#### What is needed:
Which lines in the material below contain the word "scientific"? Collect each of them in full.

===============

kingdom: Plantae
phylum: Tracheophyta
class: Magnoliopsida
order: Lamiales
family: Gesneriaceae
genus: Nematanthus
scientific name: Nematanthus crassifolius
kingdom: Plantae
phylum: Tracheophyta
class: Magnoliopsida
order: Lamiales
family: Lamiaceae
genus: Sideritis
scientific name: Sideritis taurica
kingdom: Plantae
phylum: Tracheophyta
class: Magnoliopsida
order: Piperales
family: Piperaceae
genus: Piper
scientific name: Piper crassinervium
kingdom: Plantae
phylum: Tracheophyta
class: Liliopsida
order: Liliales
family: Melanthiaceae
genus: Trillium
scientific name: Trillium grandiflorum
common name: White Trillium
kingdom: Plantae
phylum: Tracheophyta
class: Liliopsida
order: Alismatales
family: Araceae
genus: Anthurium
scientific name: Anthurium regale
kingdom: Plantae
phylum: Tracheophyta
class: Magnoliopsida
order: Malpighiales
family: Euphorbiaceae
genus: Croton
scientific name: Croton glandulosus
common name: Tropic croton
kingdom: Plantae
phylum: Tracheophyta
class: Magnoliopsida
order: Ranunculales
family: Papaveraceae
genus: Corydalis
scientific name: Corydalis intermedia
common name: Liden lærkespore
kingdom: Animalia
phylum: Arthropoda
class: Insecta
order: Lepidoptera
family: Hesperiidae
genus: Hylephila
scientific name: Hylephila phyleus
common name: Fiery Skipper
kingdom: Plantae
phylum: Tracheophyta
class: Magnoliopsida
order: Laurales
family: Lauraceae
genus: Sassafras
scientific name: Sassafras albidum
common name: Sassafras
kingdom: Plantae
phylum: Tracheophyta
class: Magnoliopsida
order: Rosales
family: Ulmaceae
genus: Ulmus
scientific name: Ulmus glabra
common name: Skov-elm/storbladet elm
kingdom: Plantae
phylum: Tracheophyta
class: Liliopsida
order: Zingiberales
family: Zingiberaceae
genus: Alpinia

===============

#### Reply:
scientific name: Nematanthus crassifolius
scientific name: Sideritis taurica
scientific name: Piper crassinervium
scientific name: Trillium grandiflorum
scientific name: Anthurium regale
scientific name: Croton glandulosus
scientific name: Corydalis intermedia
scientific name: Hylephila phyleus
scientific name: Sassafras albidum
scientific name: Ulmus glabra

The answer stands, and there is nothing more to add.